L’esprit de Kinross était en éveil.
— Poursuivez.
— Il fallait se poser cette question au-delà de tous les particularismes religieux. Qu’est-ce que les cultes, d’où qu’ils proviennent, passés ou présents, juifs, bouddhistes, musulmans ou chrétiens ont en commun, réellement, quotidiennement ?
— Dieu ?
— Bien sûr, docteur, mais peu d’entre nous le rencontrent tous les jours… Je vous parle d’une réalité tangible, qui influence notre façon d’être, qui façonne nos jours. Il leur a fallu du temps, mais ils ont trouvé trois éléments fondamentaux. Trois points qui, par-delà le temps et l’espace, sont communs à tous les cultes. Le premier concerne le lieu : tous se déroulent dans des endroits calmes, silencieux, où l’on se trouve isolé du quotidien.

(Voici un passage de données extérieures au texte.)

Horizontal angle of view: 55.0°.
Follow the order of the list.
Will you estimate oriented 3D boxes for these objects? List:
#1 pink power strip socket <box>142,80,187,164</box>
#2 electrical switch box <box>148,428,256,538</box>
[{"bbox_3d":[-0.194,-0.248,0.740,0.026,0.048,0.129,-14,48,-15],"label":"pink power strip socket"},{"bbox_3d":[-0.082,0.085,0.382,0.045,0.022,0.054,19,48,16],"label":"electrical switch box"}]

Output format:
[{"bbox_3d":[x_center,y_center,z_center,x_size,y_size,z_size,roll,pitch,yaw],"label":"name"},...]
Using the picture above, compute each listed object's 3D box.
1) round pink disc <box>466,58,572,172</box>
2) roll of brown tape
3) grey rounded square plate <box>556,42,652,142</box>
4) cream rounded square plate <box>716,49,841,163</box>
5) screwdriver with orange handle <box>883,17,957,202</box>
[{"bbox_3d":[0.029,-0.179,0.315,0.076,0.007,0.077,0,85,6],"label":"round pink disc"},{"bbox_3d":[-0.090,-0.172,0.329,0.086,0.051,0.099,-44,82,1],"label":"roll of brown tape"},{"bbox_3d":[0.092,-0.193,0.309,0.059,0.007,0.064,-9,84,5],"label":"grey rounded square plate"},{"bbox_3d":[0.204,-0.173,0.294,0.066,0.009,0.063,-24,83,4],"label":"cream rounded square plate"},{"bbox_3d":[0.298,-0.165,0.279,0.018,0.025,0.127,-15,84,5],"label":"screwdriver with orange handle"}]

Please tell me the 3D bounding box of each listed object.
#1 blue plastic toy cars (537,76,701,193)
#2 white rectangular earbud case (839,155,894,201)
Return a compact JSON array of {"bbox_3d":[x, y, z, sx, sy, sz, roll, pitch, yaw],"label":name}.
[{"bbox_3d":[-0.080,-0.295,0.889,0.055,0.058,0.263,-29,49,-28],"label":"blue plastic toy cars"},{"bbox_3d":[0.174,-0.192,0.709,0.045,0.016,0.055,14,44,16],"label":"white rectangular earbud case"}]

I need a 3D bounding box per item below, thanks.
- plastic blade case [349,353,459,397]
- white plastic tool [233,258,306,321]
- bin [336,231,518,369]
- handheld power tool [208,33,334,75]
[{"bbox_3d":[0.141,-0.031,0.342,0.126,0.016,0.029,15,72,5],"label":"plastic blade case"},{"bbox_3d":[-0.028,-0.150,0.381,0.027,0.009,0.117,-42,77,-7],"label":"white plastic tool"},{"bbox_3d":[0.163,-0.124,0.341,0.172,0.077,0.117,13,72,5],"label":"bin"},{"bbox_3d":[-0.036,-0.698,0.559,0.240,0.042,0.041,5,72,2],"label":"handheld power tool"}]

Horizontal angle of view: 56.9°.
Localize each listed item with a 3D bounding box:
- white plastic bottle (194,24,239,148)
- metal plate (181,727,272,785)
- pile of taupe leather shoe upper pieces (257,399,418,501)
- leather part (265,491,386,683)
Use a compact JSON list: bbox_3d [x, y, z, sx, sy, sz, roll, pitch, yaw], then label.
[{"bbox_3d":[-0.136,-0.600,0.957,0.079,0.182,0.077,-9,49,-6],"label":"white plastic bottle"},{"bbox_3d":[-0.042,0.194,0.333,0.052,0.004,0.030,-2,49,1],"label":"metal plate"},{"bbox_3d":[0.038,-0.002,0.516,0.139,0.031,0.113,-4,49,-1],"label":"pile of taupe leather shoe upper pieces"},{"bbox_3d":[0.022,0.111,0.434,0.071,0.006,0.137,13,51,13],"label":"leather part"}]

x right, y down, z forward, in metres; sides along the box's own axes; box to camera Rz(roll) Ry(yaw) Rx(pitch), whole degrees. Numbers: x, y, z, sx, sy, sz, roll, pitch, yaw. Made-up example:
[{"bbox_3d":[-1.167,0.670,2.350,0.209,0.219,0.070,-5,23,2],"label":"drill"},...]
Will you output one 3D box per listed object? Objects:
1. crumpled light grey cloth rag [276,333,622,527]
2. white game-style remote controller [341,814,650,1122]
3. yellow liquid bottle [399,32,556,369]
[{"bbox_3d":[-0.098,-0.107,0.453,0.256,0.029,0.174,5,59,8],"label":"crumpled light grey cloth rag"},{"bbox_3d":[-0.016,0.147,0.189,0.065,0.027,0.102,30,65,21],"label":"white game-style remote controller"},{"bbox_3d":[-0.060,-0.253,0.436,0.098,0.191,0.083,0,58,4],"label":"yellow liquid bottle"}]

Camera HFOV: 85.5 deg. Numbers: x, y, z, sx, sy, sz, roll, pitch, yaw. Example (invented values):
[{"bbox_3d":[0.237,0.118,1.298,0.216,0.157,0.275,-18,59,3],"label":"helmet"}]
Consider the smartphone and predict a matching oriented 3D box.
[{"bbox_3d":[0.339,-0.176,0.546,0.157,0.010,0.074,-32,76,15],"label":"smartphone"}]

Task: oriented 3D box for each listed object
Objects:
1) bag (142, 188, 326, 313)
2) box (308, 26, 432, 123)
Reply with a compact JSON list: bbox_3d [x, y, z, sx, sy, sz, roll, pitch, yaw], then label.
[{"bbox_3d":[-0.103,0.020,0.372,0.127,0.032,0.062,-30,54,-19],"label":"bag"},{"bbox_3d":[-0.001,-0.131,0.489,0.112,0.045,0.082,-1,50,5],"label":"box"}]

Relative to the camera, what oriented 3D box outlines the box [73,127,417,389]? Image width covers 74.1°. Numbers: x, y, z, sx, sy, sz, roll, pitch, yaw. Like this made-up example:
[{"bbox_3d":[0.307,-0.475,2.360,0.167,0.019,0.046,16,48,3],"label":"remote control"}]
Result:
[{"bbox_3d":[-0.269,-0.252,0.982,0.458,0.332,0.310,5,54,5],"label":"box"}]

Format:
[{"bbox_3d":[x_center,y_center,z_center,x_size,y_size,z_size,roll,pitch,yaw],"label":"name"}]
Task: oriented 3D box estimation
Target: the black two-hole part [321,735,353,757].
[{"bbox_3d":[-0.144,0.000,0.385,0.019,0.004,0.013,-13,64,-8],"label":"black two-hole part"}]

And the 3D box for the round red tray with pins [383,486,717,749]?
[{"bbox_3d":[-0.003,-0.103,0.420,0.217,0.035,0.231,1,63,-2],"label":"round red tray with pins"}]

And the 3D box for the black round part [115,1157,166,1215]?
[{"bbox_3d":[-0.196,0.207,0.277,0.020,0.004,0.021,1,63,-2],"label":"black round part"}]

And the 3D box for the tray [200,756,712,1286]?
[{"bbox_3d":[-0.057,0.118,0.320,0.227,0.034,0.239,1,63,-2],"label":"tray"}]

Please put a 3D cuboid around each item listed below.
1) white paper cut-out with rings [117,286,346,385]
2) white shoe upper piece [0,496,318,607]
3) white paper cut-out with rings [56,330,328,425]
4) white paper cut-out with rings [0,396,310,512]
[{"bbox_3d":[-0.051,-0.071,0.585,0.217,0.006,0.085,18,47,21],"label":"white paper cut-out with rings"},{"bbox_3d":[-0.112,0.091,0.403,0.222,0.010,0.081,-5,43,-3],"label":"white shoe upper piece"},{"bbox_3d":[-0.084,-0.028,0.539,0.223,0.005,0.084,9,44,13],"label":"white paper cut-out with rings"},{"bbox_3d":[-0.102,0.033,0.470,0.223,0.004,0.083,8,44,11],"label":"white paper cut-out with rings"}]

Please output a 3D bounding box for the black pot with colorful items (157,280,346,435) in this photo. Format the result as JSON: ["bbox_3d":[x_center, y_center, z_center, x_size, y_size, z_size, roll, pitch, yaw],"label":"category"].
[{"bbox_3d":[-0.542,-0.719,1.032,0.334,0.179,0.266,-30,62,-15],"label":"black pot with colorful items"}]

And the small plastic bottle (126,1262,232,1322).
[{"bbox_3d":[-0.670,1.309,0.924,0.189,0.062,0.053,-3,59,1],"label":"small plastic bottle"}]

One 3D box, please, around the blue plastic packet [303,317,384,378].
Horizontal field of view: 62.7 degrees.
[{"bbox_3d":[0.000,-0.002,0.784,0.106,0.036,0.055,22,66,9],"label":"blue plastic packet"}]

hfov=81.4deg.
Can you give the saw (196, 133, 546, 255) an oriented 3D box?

Le second concerne l’obligation de s’interroger sur ses propres actes sous le regard d’une autorité supérieure — appelez ça l’examen de conscience ou la méditation, mais cette approche est à chaque fois présente. Et le troisième est la prière, la demande, le souhait. Quelle que soit la religion, quelle que soit la période ou la langue, vous rencontrez toujours ces trois éléments. Et notre époque nous les a effectivement retirés. Plus le temps de penser, plus de capacité à s’isoler, plus d’autorité supérieure cohérente, il y a toujours une voix pour vous dire que vous avez bien agi pendant que l’autre vous condamne. Toujours un téléphone qui sonne, toujours une chanson à la mode, quelque chose qui vous distrait et vous empêche de penser. On a prouvé que la faculté de concentration des enfants régressait depuis deux générations. On sait aussi que ce que les personnes âgées écoutent le plus, c’est la télé. Jamais de temps pour s’interroger, pour imaginer, plus de vrais échanges ; du mouvement, du bruit mais plus aucun repère. Il y a de quoi vous rendre fou.